## MATERIAL SUPPLIED

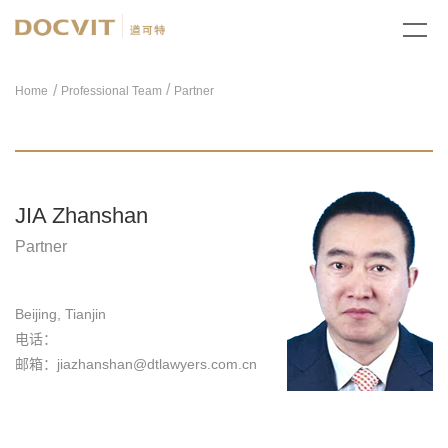
/
Home
Professional Team
Partner
JIA Zhanshan
Partner
Beijing, Tianjin
电话：
邮箱：jiazhanshan@dtlawyers.com.cn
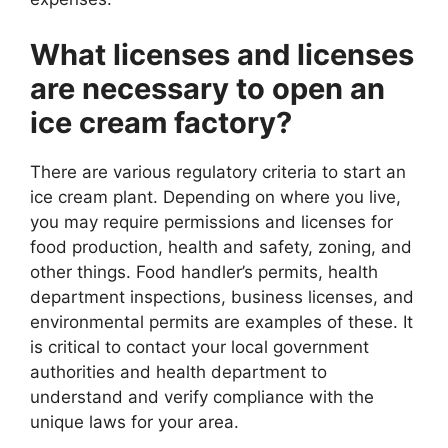
What licenses and licenses
are necessary to open an
ice cream factory?
There are various regulatory criteria to start an
ice cream plant. Depending on where you live,
you may require permissions and licenses for
food production, health and safety, zoning, and
other things. Food handler’s permits, health
department inspections, business licenses, and
environmental permits are examples of these. It
is critical to contact your local government
authorities and health department to
understand and verify compliance with the
unique laws for your area.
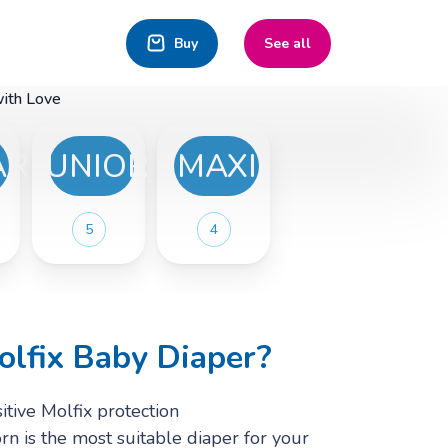
Buy
See all
with Love
ARGE
JUNIOR
MAXI
5
4
lfix Baby Diaper?
tive Molfix protection
n is the most suitable diaper for your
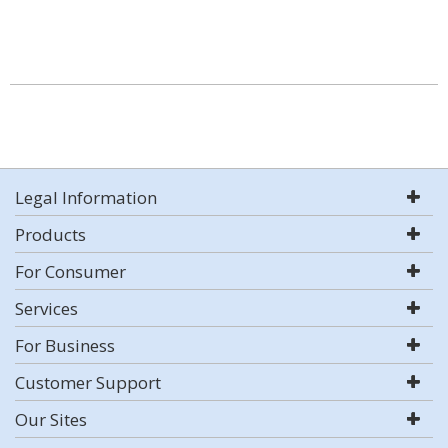
Legal Information
Products
For Consumer
Services
For Business
Customer Support
Our Sites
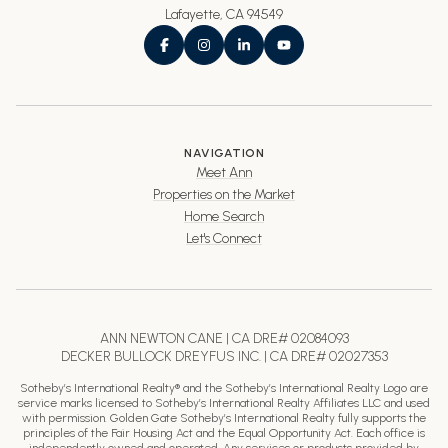
Lafayette, CA 94549
NAVIGATION
Meet Ann
Properties on the Market
Home Search
Let's Connect
ANN NEWTON CANE | CA DRE# 02084093
DECKER BULLOCK DREYFUS INC. | CA DRE# 02027353
Sotheby’s International Realty® and the Sotheby’s International Realty Logo are
service marks licensed to Sotheby’s International Realty Affiliates LLC and used
with permission. Golden Gate Sotheby’s International Realty fully supports the
principles of the Fair Housing Act and the Equal Opportunity Act. Each office is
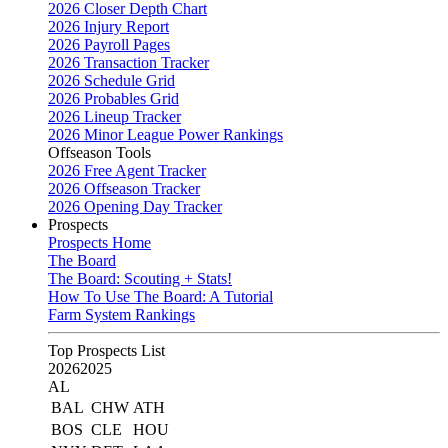
2026 Closer Depth Chart
2026 Injury Report
2026 Payroll Pages
2026 Transaction Tracker
2026 Schedule Grid
2026 Probables Grid
2026 Lineup Tracker
2026 Minor League Power Rankings
Offseason Tools
2026 Free Agent Tracker
2026 Offseason Tracker
2026 Opening Day Tracker
Prospects
Prospects Home
The Board
The Board: Scouting + Stats!
How To Use The Board: A Tutorial
Farm System Rankings
Top Prospects List
2026
2025
AL
BAL
CHW
ATH
BOS
CLE
HOU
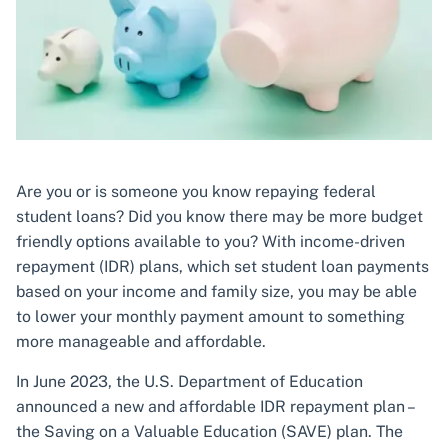
Are you or is someone you know repaying federal
student loans? Did you know there may be more budget
friendly options available to you? With income-driven
repayment (IDR) plans, which set student loan payments
based on your income and family size, you may be able
to lower your monthly payment amount to something
more manageable and affordable.
In June 2023, the U.S. Department of Education
announced a new and affordable IDR repayment plan –
the Saving on a Valuable Education (SAVE) plan. The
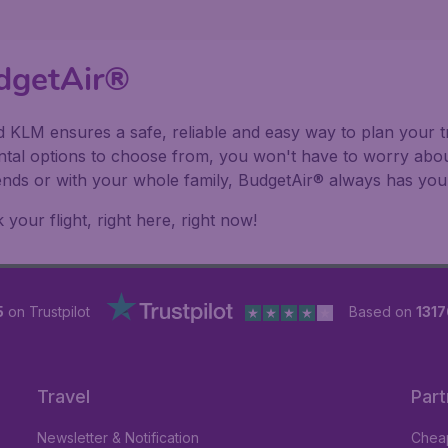
dgetAir®
 KLM ensures a safe, reliable and easy way to plan your tr
ental options to choose from, you won't have to worry abou
riends or with your whole family, BudgetAir® always has you
our flight, right here, right now!
5
on Trustpilot
Based on
1317
Travel
Part
Newsletter & Notification
Cheap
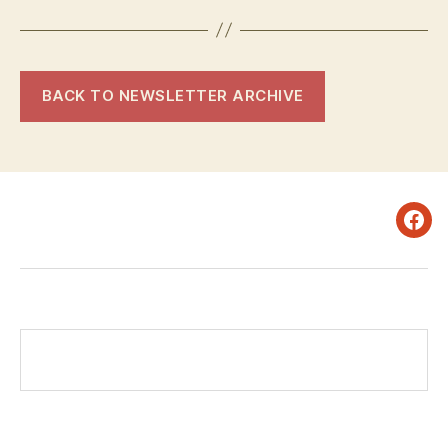
BACK TO NEWSLETTER ARCHIVE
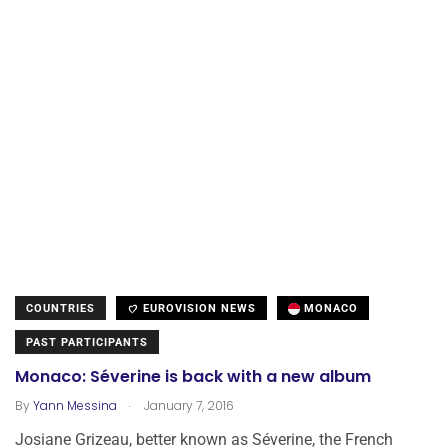
COUNTRIES
EUROVISION NEWS
MONACO
PAST PARTICIPANTS
Monaco: Séverine is back with a new album
.
By
Yann Messina
January 7, 2016
Josiane Grizeau, better known as Séverine, the French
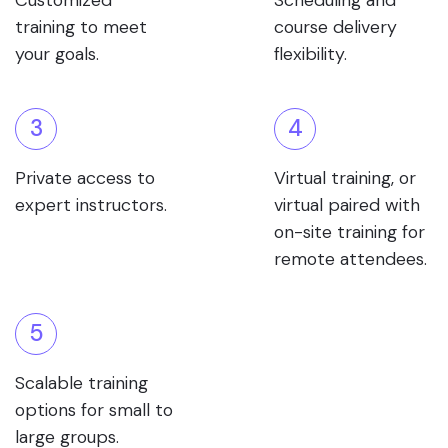
Customized
Scheduling and
training to meet
course delivery
your goals.
flexibility.
3
4
Private access to
Virtual training, or
expert instructors.
virtual paired with
on-site training for
remote attendees.
5
Scalable training
options for small to
large groups.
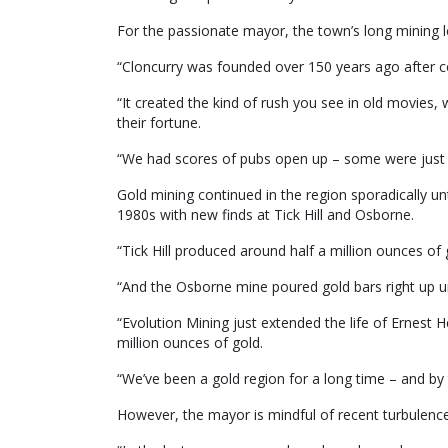
For the passionate mayor, the town’s long mining l
“Cloncurry was founded over 150 years ago after co
“It created the kind of rush you see in old movies
their fortune.
“We had scores of pubs open up – some were just a
Gold mining continued in the region sporadically unt
1980s with new finds at Tick Hill and Osborne.
“Tick Hill produced around half a million ounces of 
“And the Osborne mine poured gold bars right up unt
“Evolution Mining just extended the life of Ernest H
million ounces of gold.
“We’ve been a gold region for a long time – and by t
However, the mayor is mindful of recent turbulence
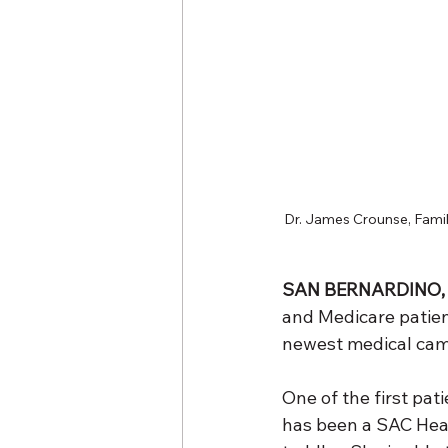
Dr. James Crounse, Family
SAN BERNARDINO, 
and Medicare patient
newest medical campu
One of the first pa
has been a SAC Healt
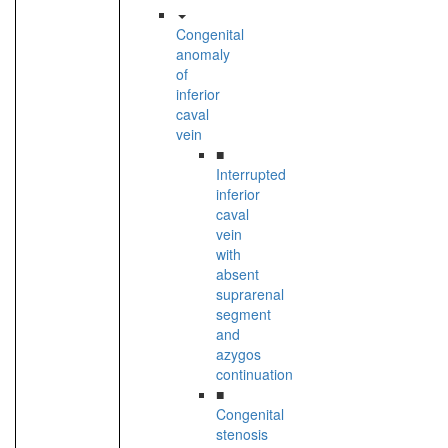
Congenital
anomaly
of
inferior
caval
vein
■
Interrupted
inferior
caval
vein
with
absent
suprarenal
segment
and
azygos
continuation
■
Congenital
stenosis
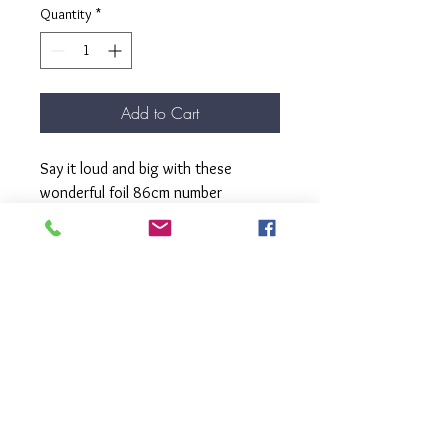
Quantity
*
Add to Cart
Say it loud and big with these
wonderful foil 86cm number
balloons.
These balloons come filled with
helium, complete with matching
ribbon and weight.
Pick up from our Kew Store.
Please select the number shape you
require.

## EXERCISE AIM
Copy out the lines from the start of the listing through the line containing "邮箱：jiazhanshan@dtlawyers.com.cn", both ends included, reproducing each one word for word. Leave the pictures out of your answer.

## TASK RESPONSE
/
Home
Professional Team
Partner
JIA Zhanshan
Partner
Beijing, Tianjin
电话：
邮箱：jiazhanshan@dtlawyers.com.cn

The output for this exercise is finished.